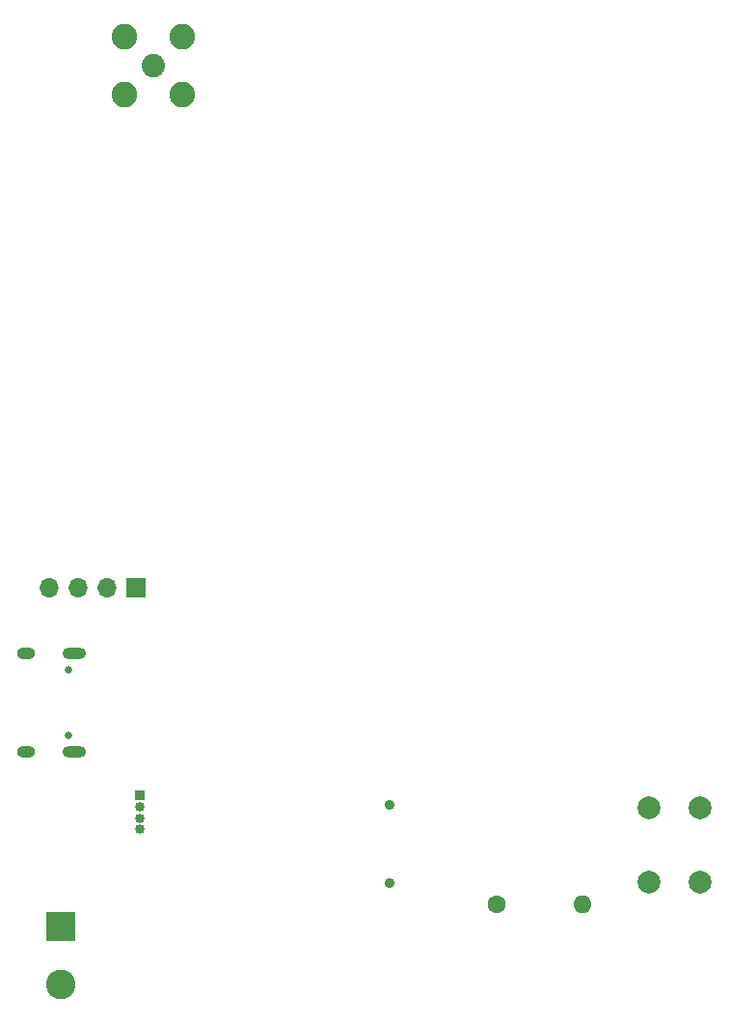
<source format=gbr>
%TF.GenerationSoftware,KiCad,Pcbnew,(6.0.6)*%
%TF.CreationDate,2023-03-24T13:47:12-05:00*%
%TF.ProjectId,DSAT_Telemetry_Board,44534154-5f54-4656-9c65-6d657472795f,rev?*%
%TF.SameCoordinates,Original*%
%TF.FileFunction,Soldermask,Bot*%
%TF.FilePolarity,Negative*%
%FSLAX46Y46*%
G04 Gerber Fmt 4.6, Leading zero omitted, Abs format (unit mm)*
G04 Created by KiCad (PCBNEW (6.0.6)) date 2023-03-24 13:47:12*
%MOMM*%
%LPD*%
G01*
G04 APERTURE LIST*
%ADD10C,0.650000*%
%ADD11O,2.100000X1.000000*%
%ADD12O,1.600000X1.000000*%
%ADD13C,2.050000*%
%ADD14C,2.250000*%
%ADD15C,2.000000*%
%ADD16C,0.900000*%
%ADD17C,2.600000*%
%ADD18R,2.600000X2.600000*%
%ADD19R,1.700000X1.700000*%
%ADD20O,1.700000X1.700000*%
%ADD21R,0.850000X0.850000*%
%ADD22O,0.850000X0.850000*%
%ADD23C,1.600000*%
%ADD24O,1.600000X1.600000*%
G04 APERTURE END LIST*
D10*
%TO.C,USB1*%
X152926000Y-115688020D03*
X152926000Y-109908020D03*
D11*
X153456000Y-117118020D03*
D12*
X149276000Y-108478020D03*
X149276000Y-117118020D03*
D11*
X153456000Y-108478020D03*
%TD*%
D13*
%TO.C,J2*%
X160450002Y-56936248D03*
D14*
X162990002Y-54396248D03*
X162990002Y-59476248D03*
X157910002Y-59476248D03*
X157910002Y-54396248D03*
%TD*%
D15*
%TO.C,SW1*%
X203951207Y-128550000D03*
X203951207Y-122050000D03*
X208451207Y-122050000D03*
X208451207Y-128550000D03*
%TD*%
D16*
%TO.C,SW2*%
X181151207Y-121808000D03*
X181151207Y-128608000D03*
%TD*%
D17*
%TO.C,J3*%
X152245000Y-137570000D03*
D18*
X152245000Y-132490000D03*
%TD*%
D19*
%TO.C,J1*%
X158850000Y-102750000D03*
D20*
X156310000Y-102750000D03*
X153770000Y-102750000D03*
X151230000Y-102750000D03*
%TD*%
D21*
%TO.C,J5*%
X159250000Y-120950000D03*
D22*
X159250000Y-121950000D03*
X159250000Y-122950000D03*
X159250000Y-123950000D03*
%TD*%
D23*
%TO.C,C4*%
X190562001Y-130544011D03*
D24*
X198062012Y-130544011D03*
%TD*%
M02*

</source>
- - -
### Exercise directions
The answer must be the listing above, restated word for word, with no images in it.

### Response
<source format=gbr>
%TF.GenerationSoftware,KiCad,Pcbnew,(6.0.6)*%
%TF.CreationDate,2023-03-24T13:47:12-05:00*%
%TF.ProjectId,DSAT_Telemetry_Board,44534154-5f54-4656-9c65-6d657472795f,rev?*%
%TF.SameCoordinates,Original*%
%TF.FileFunction,Soldermask,Bot*%
%TF.FilePolarity,Negative*%
%FSLAX46Y46*%
G04 Gerber Fmt 4.6, Leading zero omitted, Abs format (unit mm)*
G04 Created by KiCad (PCBNEW (6.0.6)) date 2023-03-24 13:47:12*
%MOMM*%
%LPD*%
G01*
G04 APERTURE LIST*
%ADD10C,0.650000*%
%ADD11O,2.100000X1.000000*%
%ADD12O,1.600000X1.000000*%
%ADD13C,2.050000*%
%ADD14C,2.250000*%
%ADD15C,2.000000*%
%ADD16C,0.900000*%
%ADD17C,2.600000*%
%ADD18R,2.600000X2.600000*%
%ADD19R,1.700000X1.700000*%
%ADD20O,1.700000X1.700000*%
%ADD21R,0.850000X0.850000*%
%ADD22O,0.850000X0.850000*%
%ADD23C,1.600000*%
%ADD24O,1.600000X1.600000*%
G04 APERTURE END LIST*
D10*
%TO.C,USB1*%
X152926000Y-115688020D03*
X152926000Y-109908020D03*
D11*
X153456000Y-117118020D03*
D12*
X149276000Y-108478020D03*
X149276000Y-117118020D03*
D11*
X153456000Y-108478020D03*
%TD*%
D13*
%TO.C,J2*%
X160450002Y-56936248D03*
D14*
X162990002Y-54396248D03*
X162990002Y-59476248D03*
X157910002Y-59476248D03*
X157910002Y-54396248D03*
%TD*%
D15*
%TO.C,SW1*%
X203951207Y-128550000D03*
X203951207Y-122050000D03*
X208451207Y-122050000D03*
X208451207Y-128550000D03*
%TD*%
D16*
%TO.C,SW2*%
X181151207Y-121808000D03*
X181151207Y-128608000D03*
%TD*%
D17*
%TO.C,J3*%
X152245000Y-137570000D03*
D18*
X152245000Y-132490000D03*
%TD*%
D19*
%TO.C,J1*%
X158850000Y-102750000D03*
D20*
X156310000Y-102750000D03*
X153770000Y-102750000D03*
X151230000Y-102750000D03*
%TD*%
D21*
%TO.C,J5*%
X159250000Y-120950000D03*
D22*
X159250000Y-121950000D03*
X159250000Y-122950000D03*
X159250000Y-123950000D03*
%TD*%
D23*
%TO.C,C4*%
X190562001Y-130544011D03*
D24*
X198062012Y-130544011D03*
%TD*%
M02*

</source>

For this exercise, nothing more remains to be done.